Unfortunately, Simpson goes on to repeat the nonsensical new political narrative that suggests that, starting in 2002, Jean Chrétien, Paul Martin, Bill Graham and a platoon of other ministers, very senior bureaucrats and political operatives suddenly stopped thinking and followed Gen. Rick Hillier in mindless lock-step. That was stupid, apologist propaganda when former Liberal political insider Eugene Lang first advanced it and it is claptrap now. In fairness, in his recent book The Unexpected War (coauthored with Janice Gross-Stein) Lang makes it clear that Hillier’s vision and enthusiasm were just what Prime Ministers Chrétien and Martin wanted, and that vision was fully in line with their aspirations for Canada in the world. The fact, document by Gross-Stein and Lang, is that most politicians, bureaucrats and political operators were bereft of ideas and Gen. Hillier was pretty much the one and only “man with a plan” in Ottawa in 2005.

Another key fact is that we backed into a war for which we were, and in many respects still are quite unprepared.

After the infamous “decade of darkness” (we believe Gen.

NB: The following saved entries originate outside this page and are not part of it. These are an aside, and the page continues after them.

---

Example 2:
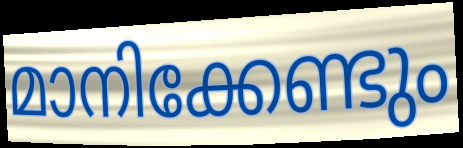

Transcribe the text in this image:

മാനിക്കേണ്ടും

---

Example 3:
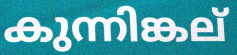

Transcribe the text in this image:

കുന്നിങ്കല്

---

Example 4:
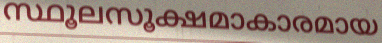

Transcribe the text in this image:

സ്ഥൂലസൂക്ഷമാകാരമായ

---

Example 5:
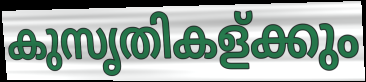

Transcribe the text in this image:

കുസൃതികള്ക്കും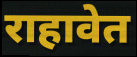
राहावेत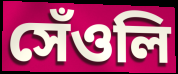
সেঁওলিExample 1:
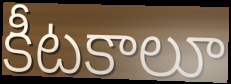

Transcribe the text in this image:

కీటకాలూ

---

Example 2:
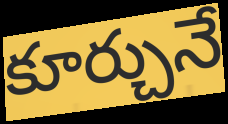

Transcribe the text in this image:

కూర్చునే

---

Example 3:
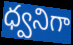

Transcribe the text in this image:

ధ్వనిగా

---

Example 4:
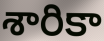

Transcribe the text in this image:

శారికా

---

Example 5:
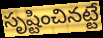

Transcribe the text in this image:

సృష్టించినట్టే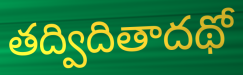
తద్విదితాదథో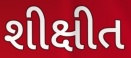
શીક્ષીત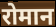
रोमानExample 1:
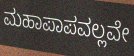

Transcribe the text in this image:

ಮಹಾಪಾಪವಲ್ಲವೇ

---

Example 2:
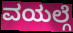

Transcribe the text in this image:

ವಯಲ್ಗೆ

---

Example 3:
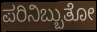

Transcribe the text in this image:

ಪರಿನಿಬ್ಬುತೋ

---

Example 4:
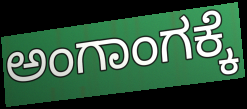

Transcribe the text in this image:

ಅಂಗಾಂಗಕ್ಕೆ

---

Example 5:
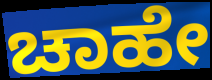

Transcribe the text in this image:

ಚಾಹೇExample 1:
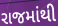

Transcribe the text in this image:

રાજમાંથી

Hillier should have said “decades”) the Canadian Army was unprepared for a counterinsurgency campaign. Arguably, in fact, it was unprepared for much of anything except the sort of peacekeeping which is no longer done in the world. In Kandahar Canada has found itself obeying two foreign dicta:

1.   “...you go to war with the Army you have.  They’re not the Army you might want or wish to have at a later time.” - Donald Rumsfeld, 8 Dec 04; and

2.   “...established organizations and weapons systems are constantly being put to new, unforeseen uses ...” – Gen. (Ret’d) Sir Rupert Smith, The Utility of Force, (New York: Alfred A. Knopf, 2007)

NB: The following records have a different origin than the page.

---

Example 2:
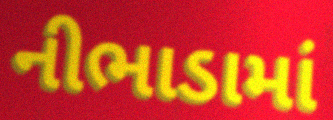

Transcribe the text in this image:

નીભાડામાં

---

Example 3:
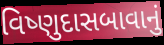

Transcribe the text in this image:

વિષ્ણુદાસબાવાનું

There is blame aplenty for Canada’s difficulties – almost all of it must be shared by Pierre Trudeau, Brian Mulroney and Jean Chrétien. To suggest, as Simpson does, that our very real problems in Afghanistan are, in any way, related to Gen. Hillier’s desire to have us in Afghanistan as “the testing ground for [his] vision” is nonsense.

Simpson has some solutions. “Canada” he says “is fighting a counterinsurgency war – against almost all the rules of that kind of combat. Our soldiers are undoubtedly brave and skilled, but there are too few of them, as there are too few NATO forces for the entire country. The ratio of troops to insurgents needed to “win” such a conflict is too low; the ratio of military to development deployment is too large.” In other words we need to stop talking about withdrawal – we need more soldiers throughout Afghanistan, not fewer, and we may even need more Canadians – even if we are already doing more than a full and fair share of the fighting.

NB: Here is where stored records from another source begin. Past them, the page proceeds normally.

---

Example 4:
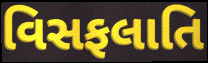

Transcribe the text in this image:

વિસફલાતિ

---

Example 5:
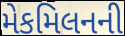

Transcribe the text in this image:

મેકમિલનની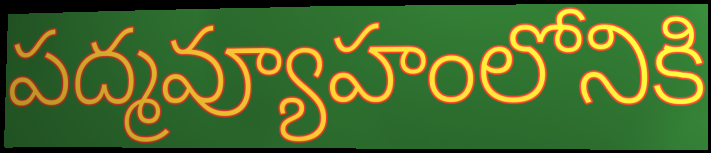
పద్మవ్యూహంలోనికి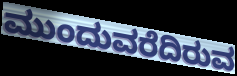
ಮುಂದುವರೆದಿರುವ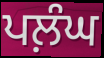
ਪਲ਼ੰਘ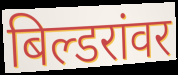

Canada helped create NATO, even if France, Germany and Italy are acting in a craven manner we ought to do all we can to help NATO succeed, or, at the very least, if NATO must fail, to prevent ignoble defeat.

Canada is a rich country, but Canadians are, usually, reluctant to send their hard earned money overseas to people who are, too often, ungrateful and corrupt. In a counterinsurgency campaign we need the national government to screw up its courage and face down the spendthrifts and make more and more aid money available to make the 3D (Diplomacy, Defence and Development) strategy work as designed. We will have more to say on this matter in a future article.

Jeffery Simpson says that “Canada cannot stay [in Afghanistan] with any reasonable assurance of success.” The Ruxted Group does not agree. The situation in Afghanistan is difficult; there is no question about that, but we have been in difficulties before and we have fought our way to victory. Counterinsurgency warfare is difficult and, for Canada, foreign, but counterinsurgency campaigns can be won – we know this because they have been won. Canadian soldiers are more than just “brave and skilled,” they are also smart and adaptable. They know how to learn to fight and win.

The Ruxted Group does agree fully with Jeffrey Simpson when he says: “Now there is no easy way out.” We urge Prime Minister Harper, after he is in receipt of the report from the Hon. John Manley’s commission, to commit us to fight and the long, tough, expensive and above all 3D counterinsurgency campaign. Forget about 2009; forget about 2011; focus on the victory conditions which The Ruxted Group offered to Mr. Manley and his colleagues.